Pressure Grows for Benghazi Select Committee
Pressure is growing on House Speaker John Boehner to appoint a select committee on Benghazi.
So far, 178 Republican House members have called for a select committee with broad powers to investigate the killing of Americans in Benghazi on September 11, 2012. Three out of every four Republicans on the committees currently with jurisdiction, recognizing the failure of the current process to obtain answers, have asked for a select committee to be appointed by Speaker Boehner.
These numbers easily satisfy the "Hastert Rule," as a super-majority of the GOP conference wants House leadership to chart a new, more aggressive course.
Currently, five committees “investigating” Benghazi are limited by each committee's unique jurisdiction. The Foreign Affairs Committee, for example, can’t talk to Department of Defense witnesses. The Armed Services Committee can’t talk to State Department witnesses or review State Department documents. And the Intelligence Committee won’t let anyone talk to CIA witnesses.
As Rep. Frank Wolf (R-Va.) noted, "Americans from across the political spectrum recognize that not only are they not being told the truth [about Benghazi], but they feel Congress needs to change its approach to the investigation by creating a special committee."
A select committee is part of regular House order, and would solve all the shortcomings of the status quo.
Benghazi has highlighted the shortcomings of the status quo, especially if House leadership takes a passive approach toward the Obama administration. More on that later.
A select committee would bring together the five committees to provide cross jurisdictional subpoena and investigative authority to hold public hearings and issue a final report.
For now, the Obama administration is enjoying the internal strategic stalemate between rank-and-file House members and leadership.
As a result, Americans are kept far away from the truth of what really happened.
Exhibiting a growing frustration, Representative Devin Nunes (R-CA) has even challenged the frozen status quo.
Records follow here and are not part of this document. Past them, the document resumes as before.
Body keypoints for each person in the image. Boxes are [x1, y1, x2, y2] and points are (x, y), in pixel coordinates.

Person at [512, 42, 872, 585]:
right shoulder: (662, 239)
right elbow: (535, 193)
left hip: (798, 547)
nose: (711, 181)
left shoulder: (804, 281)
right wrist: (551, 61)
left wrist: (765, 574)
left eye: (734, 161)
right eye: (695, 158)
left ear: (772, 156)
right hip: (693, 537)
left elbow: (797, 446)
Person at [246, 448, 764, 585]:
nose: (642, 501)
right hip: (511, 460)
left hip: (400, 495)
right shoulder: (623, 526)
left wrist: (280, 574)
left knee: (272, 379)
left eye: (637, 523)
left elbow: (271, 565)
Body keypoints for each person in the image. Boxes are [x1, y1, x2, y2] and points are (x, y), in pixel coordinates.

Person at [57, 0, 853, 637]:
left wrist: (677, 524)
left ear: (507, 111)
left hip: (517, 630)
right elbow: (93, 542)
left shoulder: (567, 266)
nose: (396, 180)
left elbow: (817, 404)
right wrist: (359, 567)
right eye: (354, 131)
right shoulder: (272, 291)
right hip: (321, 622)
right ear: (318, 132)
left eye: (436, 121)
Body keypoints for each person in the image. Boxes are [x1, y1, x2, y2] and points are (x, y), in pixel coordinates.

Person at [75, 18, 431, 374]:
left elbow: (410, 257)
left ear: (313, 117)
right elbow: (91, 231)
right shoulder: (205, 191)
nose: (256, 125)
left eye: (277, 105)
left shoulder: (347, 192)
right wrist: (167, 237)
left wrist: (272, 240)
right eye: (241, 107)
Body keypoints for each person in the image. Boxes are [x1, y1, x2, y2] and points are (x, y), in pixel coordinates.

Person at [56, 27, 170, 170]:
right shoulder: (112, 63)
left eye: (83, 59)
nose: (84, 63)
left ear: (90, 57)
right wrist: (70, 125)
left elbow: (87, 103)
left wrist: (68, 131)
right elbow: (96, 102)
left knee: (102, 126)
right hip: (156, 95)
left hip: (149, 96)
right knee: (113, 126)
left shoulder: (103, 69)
Nunes is on the Intelligence Committee, one of the committees with a sliver of oversight into Benghazi. Nunes, for now, is one of the few Republicans still not calling for a select committee.
Yet Nunes has made it plain in a letter to House Speaker Boehner that the status quo isn't working. As a member of the Intelligence Committee, Nunes is privy to classified information about Benghazi. While his letter does not reveal classified information, it is nevertheless terribly revealing about the mess. One inference is that the people who attacked and killed Americans had sophisticated training.
Another, more troubling, inference is that American firepower might have saved lives that night, if there had been the will to use it.
Leading national security experts also realize the status quo isn't getting us answers. Attorney General Michael Mukasey, Allen West, Gen. Jerry Boykin and even Senator John McCain have all called for a select committee on Benghazi. Perhaps most importantly, the families of the fallen in Benghazi have called for a select committee. Yet GOP House leadership continues to resist.
Why? Why wouldn't House GOP leadership do whatever is necessary to expose the broken trust of the Obama administration?
There are some troubling possibilities. For example, was House leadership briefed on the situation before it exploded on September 11, 2012? Or, were the perpetrators of the Benghazi attack American "allies" in the overthrow of Muammar Gaddafi? Might the unwillingness to deploy American might to save lives that night expose a more dangerous aversion to the projection of power that would embolden our adversaries?
Or perhaps the unwillingness to appoint a select committee is simply another manifestation of a lack of will to use the Constitutional powers of the House to fully engage a reckless and radical Obama administration.
None of these explanations are comforting -- especially to the families clamoring for answers.